* **Задание A**
Можете дословно переписать фрагмент статьи о современной русской литературе, начиная со слов «Б. Каменецкий» и заканчивая словами «критика сделать отвод.»?
* **Задание B**
Какие имена и псевдонимы людей упоминаются в статье о современной русской литературе? Перечислите их все.
* **Задание C**
Как могла бы продолжиться статья о современной русской литературе после ее последней фразы? Напишите продолжение.

* **Выбранный текст**
====

Каменецкий Б. [Айхенвальд Ю.И.] Литературные заметки // Руль. 1924. 11 мая. № 1044. С. 7–8. [СЗ № 19]

 

 

 

Б. Каменецкий

Литературные заметки

 

В последней (XIX-ой) книге журнала «Современные записки» Антон Крайний возвращается к своей теме — о современной русской литературе. Он утверждает — хотя, по собственному признанию, и не доказывает — что за годы революции в литературе этой не произошло никакого развития, никакого поступательного движения. Спорить с автором трудно — именно потому, что он сам признает спорность своего тезиса; но, даже и с этой оговоркой, хочется против доводов нашего критика сделать отвод.

Антон Крайний настаивает на том, что современные русские писатели, особенно те, которые остались в пределах России, «не видели красивого, видели безобразие, чувства красоты не могли утерять: они его не имели»; по наследственности, в зародыше, обладали они им, конечно, — «но ведь это нежное семя требует ухода и поливки, — а его только и заливают, что грязью да кровью». А так как без красоты, вне красоты, нет искусства, то нынешние русские авторы, хотя бы и талантливые, попали в мертвую зыбь, в штиль и перерыв литературы и не продолжают, не развивают ее золотой нити. Они в личном опыте своем не восприняли разницы или водораздела между красотой и безобразием, они не вкусили от древа познания эстетического добра и зла, так что и выпали они из поступательного и органического хода словесности. Революция погубила эволюцию.

====

* **Предоставленные данные**
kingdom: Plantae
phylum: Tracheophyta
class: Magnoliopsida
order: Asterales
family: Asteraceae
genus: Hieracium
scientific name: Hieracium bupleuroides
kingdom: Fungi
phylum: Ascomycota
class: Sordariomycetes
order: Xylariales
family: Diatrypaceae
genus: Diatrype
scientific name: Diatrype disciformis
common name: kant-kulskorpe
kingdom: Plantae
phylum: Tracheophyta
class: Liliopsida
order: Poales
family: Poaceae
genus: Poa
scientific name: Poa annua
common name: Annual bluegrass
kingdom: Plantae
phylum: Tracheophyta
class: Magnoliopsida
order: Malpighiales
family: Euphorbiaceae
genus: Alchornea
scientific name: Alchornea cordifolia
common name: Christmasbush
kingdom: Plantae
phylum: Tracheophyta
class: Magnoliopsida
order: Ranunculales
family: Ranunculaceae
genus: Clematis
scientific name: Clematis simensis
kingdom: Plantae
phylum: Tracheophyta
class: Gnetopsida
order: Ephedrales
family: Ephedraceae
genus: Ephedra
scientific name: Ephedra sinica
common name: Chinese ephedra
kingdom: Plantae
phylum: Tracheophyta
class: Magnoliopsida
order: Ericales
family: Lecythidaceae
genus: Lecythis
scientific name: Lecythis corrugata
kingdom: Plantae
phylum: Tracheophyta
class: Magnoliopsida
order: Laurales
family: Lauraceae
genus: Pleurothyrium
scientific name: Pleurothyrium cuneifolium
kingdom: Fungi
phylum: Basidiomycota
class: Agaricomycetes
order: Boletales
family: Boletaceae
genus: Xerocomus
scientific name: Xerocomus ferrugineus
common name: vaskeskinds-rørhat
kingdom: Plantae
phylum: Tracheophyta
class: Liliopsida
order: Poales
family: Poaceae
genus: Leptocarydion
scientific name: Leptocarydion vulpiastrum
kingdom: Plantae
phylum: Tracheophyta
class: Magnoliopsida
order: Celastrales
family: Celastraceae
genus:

====

* **Письменный ответ A**
Б. Каменецкий

Литературные заметки

 

В последней (XIX-ой) книге журнала «Современные записки» Антон Крайний возвращается к своей теме — о современной русской литературе. Он утверждает — хотя, по собственному признанию, и не доказывает — что за годы революции в литературе этой не произошло никакого развития, никакого поступательного движения. Спорить с автором трудно — именно потому, что он сам признает спорность своего тезиса; но, даже и с этой оговоркой, хочется против доводов нашего критика сделать отвод.

* **Письменный ответ B**
- Каменецкий Б.
- Айхенвальд Ю.И.
- Антон Крайний

* **Письменный ответ C**
Так можно понять мысль г. Крайнего; но понять не значит принять. Ведь слишком очевидно, даже элементарно, что искусство творит образы и из безобразия, что вовсе не должна быть красива жизнь, для того чтобы стала прекрасной литература, что космос можно созидать из хаоса. Не мы будем спорить с Антоном Крайним, когда он указывает, что новейшее поколение русских беллетристов и поэтов училось и учится только невежеству: «они едва знали азбуку, когда прекратились все книги, а в школе (если были в ней) выучились одному: что есть коммунизм, Ленин — его пророк, остальное — гиль»; но дух дышит где хочет, и погасить его не силах даже бездушный большевизм. «Они видели жизнь… как она есть в России, под большевиками; другой не видели; сравнивать не с чем»: разве не с чем? разве внешнюю жизнь нельзя сравнивать с жизнью внутренней, с тем духовным градом своим, с тем невидимым Китежем, который живет в собственной душе художника — живет больше и живее, чем в душе у человека обыкновенного? Факты сравнивают с идеалом, а не с фактами же; но ведь ясновидение идеала доступно и тем, кто погружен в безотрадные факты теперешней России. Это ничего, что она ужасающе неэстетична: эстетика вырастает и из неэстетичности; нигде так не пленительны миражи, как именно в пустыне.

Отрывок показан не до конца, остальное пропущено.